__Required work__. The answer must restate every record word for word.

--- Provided data Enclosed Below ---

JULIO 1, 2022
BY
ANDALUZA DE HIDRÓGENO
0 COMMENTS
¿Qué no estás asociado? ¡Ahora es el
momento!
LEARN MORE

--- End of Enclosed Provided data ---

__Solution to this problem__.
JULIO 1, 2022
BY
ANDALUZA DE HIDRÓGENO
0 COMMENTS
¿Qué no estás asociado? ¡Ahora es el
momento!
LEARN MORE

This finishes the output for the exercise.